Pochi giorni dopo, era la fine di ottobre, il Petruzzelli bruciava, Pinto finiva nei guai (poi assolto), e nelle fiamme andava in cenere anche il mio bel progetto. Punto e daccapo, con Marta di 4 anni e Pietro di due mesi. Chiamai Mario, mi invitò a passare da lui. “C’è un posto di caporedattore in una città del Nord, più precisamente a Mantova, alla Gazzetta”. Da quando? “Da domani”. Grazie Foa, grazie compagni dell’Unità.
A Mantova ricominciò la mia vita. Andrai in avanscoperta con Gigi Carletti, nel giornale più antico d’Italia appena confluito nel Gruppo Espresso da Mondadori. Padre-padrone era il direttore Bulbarelli, un ex-tipografo protoleghista furbo e allergico alla nuova proprietà. Bulbarelli si difendeva con tutti i mezzi dall’intrusione del nuovo editore e cercava continui motivi di rottura. “Tu resisti e fatti picchiare – mi diceva Mario – ma resisti. Fra un po’ ti mando il nuovo direttore”.

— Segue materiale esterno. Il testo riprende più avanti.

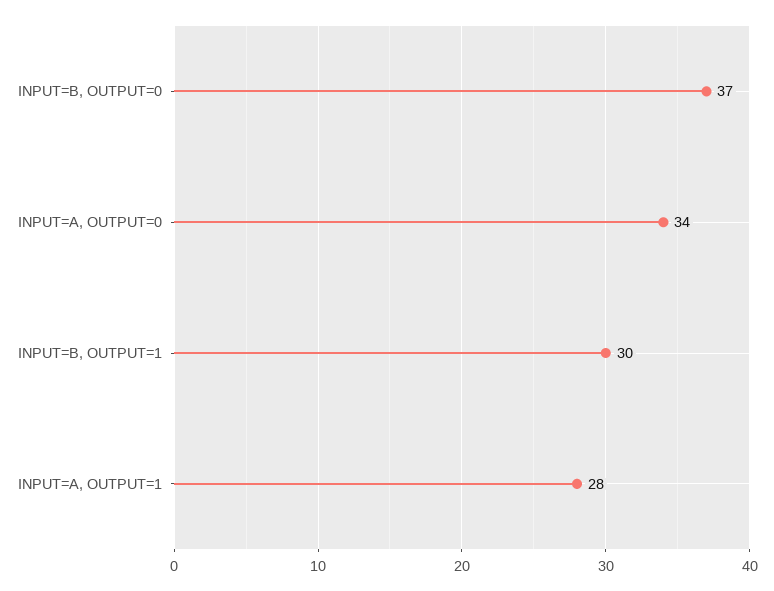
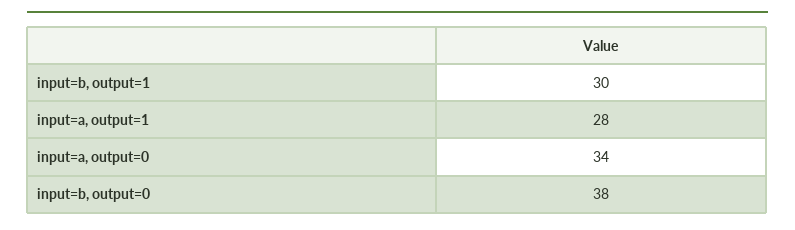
INPUT=B, OUTPUT=0: 37 -> 38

Arrivò Sergio Baraldi, il mio vecchio invidiato compagno di banco di “Paese sera”. Mario ci aveva messi assieme perché eravamo amici ma anche diversi. Era nato il Parlamento di Mantova, io ero considerato “terrone e comunista”, al punto che anche Roberto Colaninno considerava “inopportuna” la mia presenza nella città dei Gonzaga. Colaninno era consigliere di amministrazione, Lenzi era direttore editoriale, con poteri di vita e di morte su tutti i giornalisti della Finegil. Ogni tanto il mio amico Lenzi mi faceva delle lavate di testa, davvero ingiustificate, anche con lettere dure. Poi mi telefonava: “Se ti cazzio io è per proteggerti, se lo fanno gli altri è per licenziarti”. Lezione di vita.
A Mantova divenni vice-direttore e condirettore, alla faccia di chi mi voleva male. Poi un giorno Mario mi telefonò per dirmi: “Vai a Pescara, al Centro”. Da quando? Mi informai. “Da ieri”. Lui colse il mio disappunto (neanche stavolta mi faceva direttore) e mi disse: “Ho capito, ma te lo devi conquistare”. Dopo sei mesi di Pescara, mi telefonarono a distanza di dieci minuti, lui e Marco Benedetto, per annunciarmi la novità. Mario: “Sei il direttore del Centro, non mi far fare cattiva figura”. Marco: “Sei il direttore del Centro, in tre anni lo salvi o lo chiudi”.
Ho sentito Mario, per l’ultima volta, due mesi fa. Avevamo appuntamento a Cortona, sapevo che non stava bene e volevo vederlo. La sera prima del giorno fissato, lo sento concitato al telefono: “Antonio, ti prego di scusarmi. Non venire domani, non sto bene, non esco di casa. Ti chiamo quando sto meglio, anche io voglio vederti”. In questi due mesi, ho avuto notizie da Caterina, sua figlia. L’ho sentito da lontano spegnersi lentamente. Fino alla telefonata di Caterina, due giorni fa. Non è tempo di retorica, che lui mi ha insegnato a disprezzare, come mi ha insegnato a disprezzare il servilismo. Di lui ho un ricordo marchiato a fuoco. Mi disse una volta il professor Vacca: “Tonino, sai che cosa mi ha detto Lenzi? Mi ha detto che ha tre figli più Antonio Del Giudice”. Sì, è vero, ho perso un padre.